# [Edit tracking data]
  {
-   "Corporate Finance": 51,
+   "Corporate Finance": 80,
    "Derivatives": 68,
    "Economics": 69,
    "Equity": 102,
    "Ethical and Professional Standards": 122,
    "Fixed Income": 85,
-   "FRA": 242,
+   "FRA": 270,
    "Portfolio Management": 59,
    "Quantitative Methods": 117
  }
==
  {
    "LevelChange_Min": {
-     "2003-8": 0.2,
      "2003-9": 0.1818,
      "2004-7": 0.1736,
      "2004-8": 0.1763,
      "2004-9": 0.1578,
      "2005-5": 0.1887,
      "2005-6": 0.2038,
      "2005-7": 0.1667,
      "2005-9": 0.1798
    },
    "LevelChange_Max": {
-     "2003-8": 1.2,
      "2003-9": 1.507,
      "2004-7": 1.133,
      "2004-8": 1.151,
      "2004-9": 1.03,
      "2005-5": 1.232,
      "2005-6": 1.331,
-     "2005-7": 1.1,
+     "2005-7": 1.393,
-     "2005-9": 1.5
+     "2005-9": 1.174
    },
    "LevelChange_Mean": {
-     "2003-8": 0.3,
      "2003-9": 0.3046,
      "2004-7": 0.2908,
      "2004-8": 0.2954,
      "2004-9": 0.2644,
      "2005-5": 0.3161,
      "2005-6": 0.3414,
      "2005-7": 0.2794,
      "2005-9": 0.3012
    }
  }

# [Task statement]
Select every line above that contains the word "Finance", and copy it.

# [Completed task]
-   "Corporate Finance": 51,
+   "Corporate Finance": 80,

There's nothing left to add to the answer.